I was feeling guilty again yesterday. I had a mess of kid art supplies stashed on top of a cabinet, boxes and egg cartons saved for crafts and thrown into a small closet. For weeks I told myself I was going to clean up and organize them. At this point it was becoming deadly to attempt to take anything off the cabinet, lest an avalanche of kid art and glue and crayons come crashing down on you.
I was finally getting to it, so why the guilt?
I was embarrassed at the state of the mess, that I didn’t have it all together, and that it took me so long to get around to cleaning it up.
And…{yes, more guilt}
I was taking the hour before dinner to finally get to it. Shouldn’t I be finishing up dinner? Yeah…it’s a crockpot meal, I told myself, but I still have some dishes to do and a veggie to cook up and right now the table and floor are covered in paper and boxes and crayons. The floor still needs sweeping.
Guilt. Guilt for getting stuff done. Guilt for not getting stuff done “the right way.”
Monday was the same. I was feeling lonely and unmotivated. My house was a mess, stuff littered our small apartment–nearly every small surface covered, the floors needed to be swept, the kids wanted to be played with (I wasn’t feeling it), and dinner still needed cooking. I felt like I needed to go into Superwoman mode, pull myself up by my bootstraps and get it all done.
It’s always these times when all my failings and every lacking comes pouring over me and I try my best to drudge them up and shove them into a bag dragging behind me.
Somehow, I tell myself, somehow I’ve got to figure out how to get it all done. I’ve to prove I’m not lazy or a waste of time.
I lamented on Facebook:
Why do we think beating ourselves up over something will make it all better? Like degrading our self is some kind of payment.
Can I tell you? This is the story of my life. My law-leaning, just give me a plan and steps to follow heart still feels the need to pay for my lacking, my failures.
And I lamented to my husband, Nothing will ever really be done and the mess never tamed.
{do you know how utterly defeating that feels for a perfectionist?}
He texted back,
Yeah. Life is a great big unfinished messiness. And then you die. But at least we have a Hope that soars above the messiness. A coattail to latch onto and be taken up into joy.
And I cried.
How often I forget of Jesus.
Back to Tuesday. Guilt. The kids needed help cleaning up their toys, dinner still needed its finishing touches, and I was ankle too deep in arts and crafts to turn around. I shouldn’t be doing this. I’m neglecting my children. I’m not living up to my duties of homemaker. I’ve wasted my day. I’ll never catch up. I’ll never be good enough.

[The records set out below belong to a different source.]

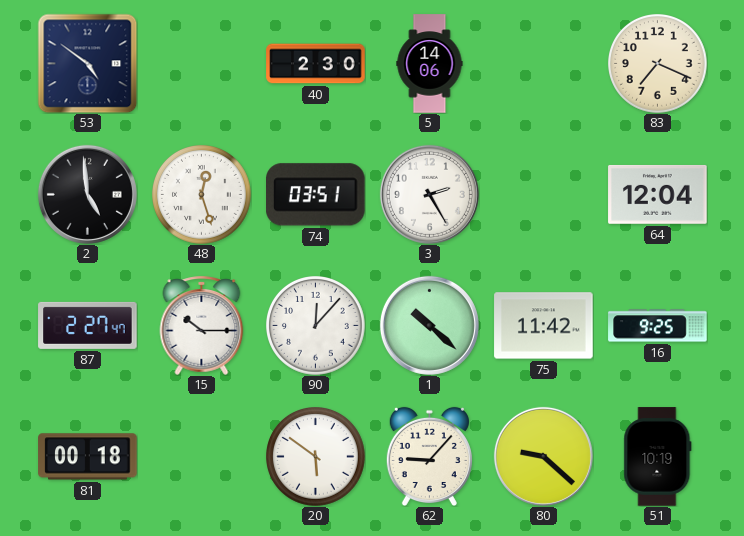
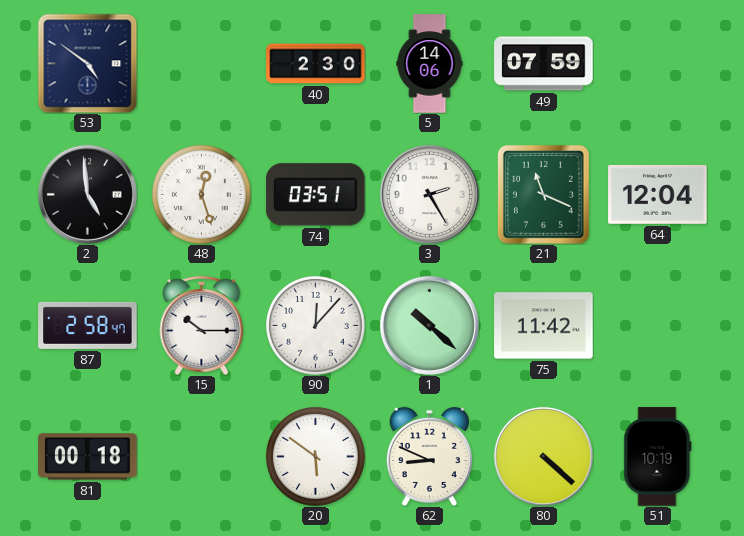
49: none -> 07:59
83: 7:19 -> none
21: none -> 11:19
87: 2:27 -> 2:58
16: 9:25 -> none
62: 9:07 -> 8:49
80: 9:22 -> 4:22
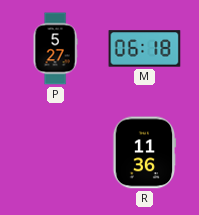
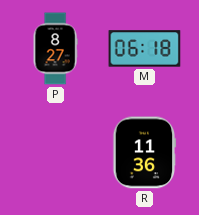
P: 5:27 -> 8:27
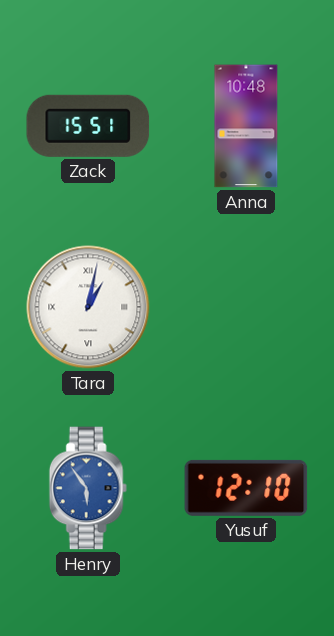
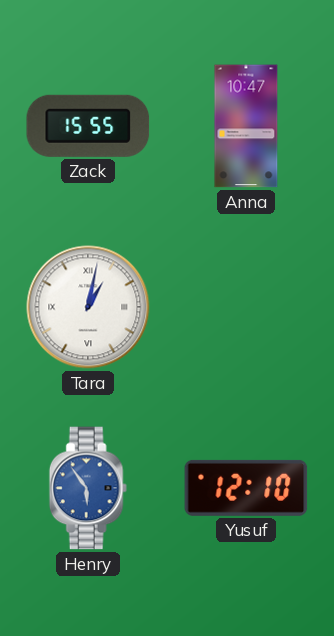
Zack: 15:51 -> 15:55
Anna: 10:48 -> 10:47
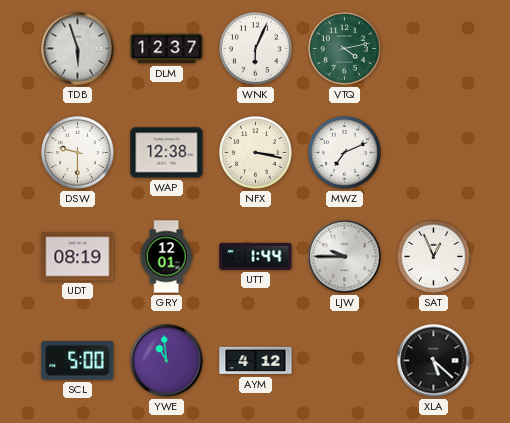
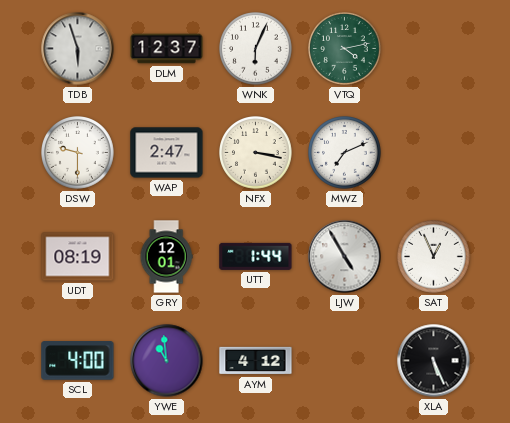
WAP: 12:38 -> 2:47
LJW: 9:45 -> 4:55
SCL: 5:00 -> 4:00
XLA: 5:22 -> 5:26
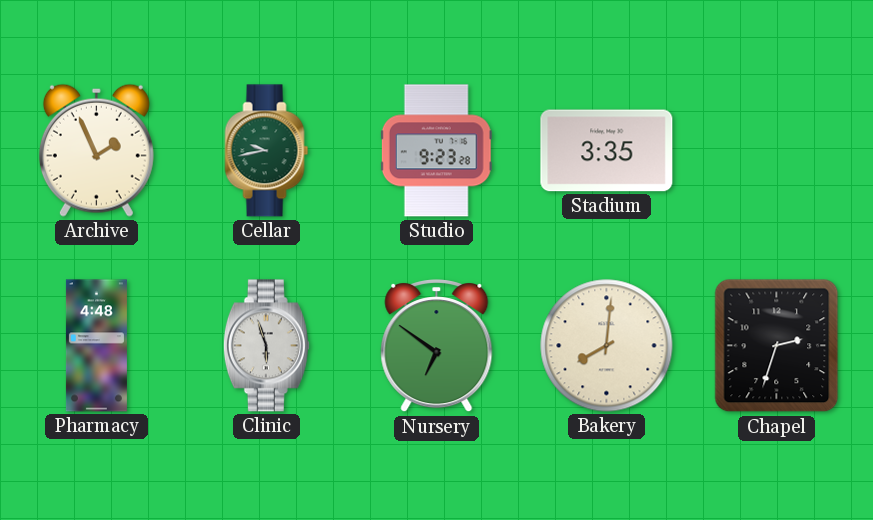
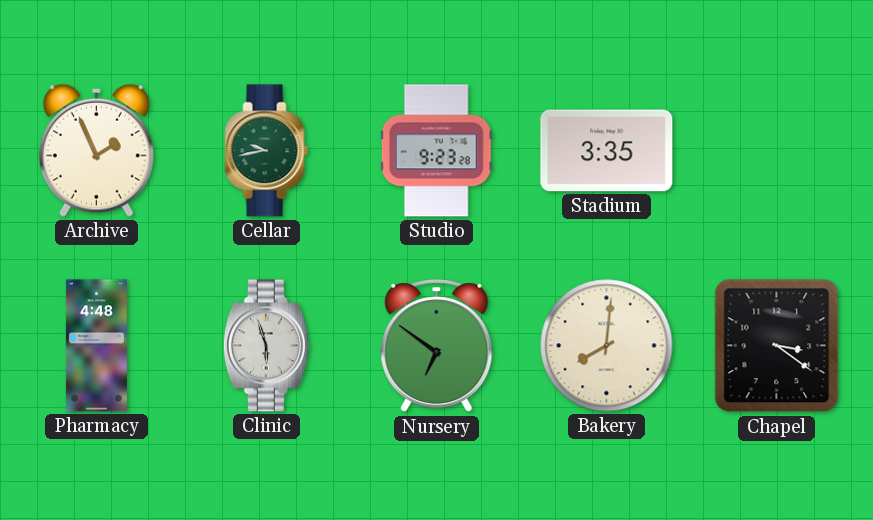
Chapel: 2:33 -> 3:21
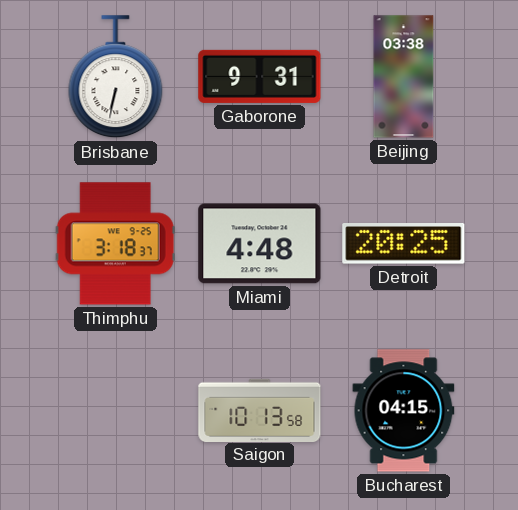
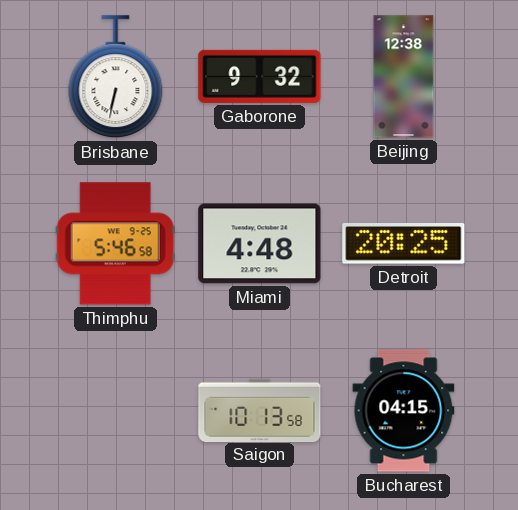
Gaborone: 9:31 -> 9:32
Beijing: 03:38 -> 12:38
Thimphu: 3:18 -> 5:46
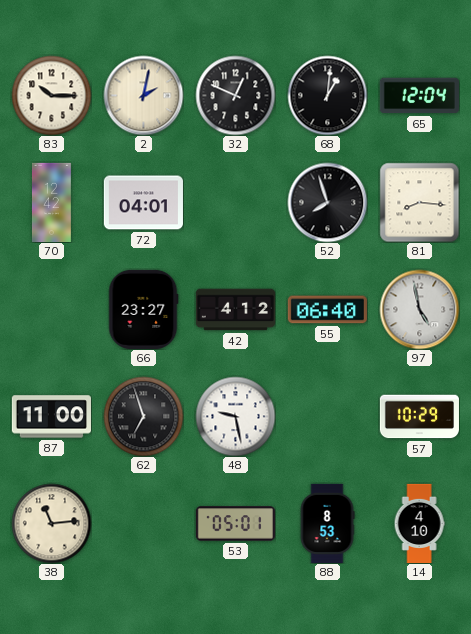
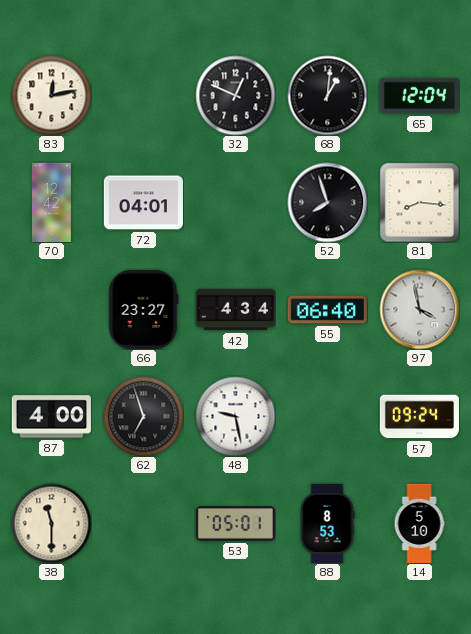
83: 10:15 -> 12:13
2: 2:02 -> none
42: 4:12 -> 4:34
97: 4:58 -> 3:58
87: 11:00 -> 4:00
57: 10:29 -> 09:24
38: 11:14 -> 11:30
14: 4:10 -> 5:10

And somewhere between the self talk and walking the two steps between the bedroom and living room I remembered what my husband said, We have a joy. I remembered all the times he’s reminded me and told me over and over again, “I don’t love you, because of what you can do or not do. I love you, because you’re you and you’re mine.”
For some reason, I hold onto the archaic thought all must be clean, Better Homes & Garden presentable, I must be showered and dressed, and dinner finished by the time my husband gets home.
I grew up believing your worth is in what you do, your acceptance based on how well you perform. I lived my life in that strait. This grace is still new to me. I’m still unlearning my old ways.
Even now, I feel guilty that my kids are watching tv and I’m writing this post. Doesn’t matter that it’s only 10 o’clock and everyone’s been fed, dishes washed or that we’ve painted, colored, and played playdough. Grace.
I still need to preach to myself the same message, I am okay. What I do or don’t do doesn’t define me. I do not need to pay for my failings or my lackings. Jesus has paid it all. The debt doesn’t fall on me.
And these homemaking and childrearing guilts? What do they do but heap more guilt? There is no freedom is washing in my weakness, unless that weakness is leaning on Christ.
Self-pity, self-degradation leave no room for hope and joy. Listing every way I feel I’ve failed distracts my eyes from truth that all my failings are forgiven and the only way to rise above the guilt is to cling onto the coattail of the One who saves.
Keep saying it. Put it on repeat. Whisper to yourself in the darkness, The work is done.
The love of Jesus has no conditions. It cannot be earned. It’s free. It’s always been free. You can’t perform enough to earn it.
Jesus beckons, Come near, enter into my peace, my love. Rest, child. Rest alongside my righteous hand. There is no guilt in me. I’ve paid it all.
Believe it. Even if you must write it on your hands, keep it on your tongue. He hears the cry of the broken and He answers.
Not the labors of my hands can fulfill thy law’s commands;
Could my zeal no respite know, could my tears forever flow,
All for sin could not atone; thou must save, and thou alone.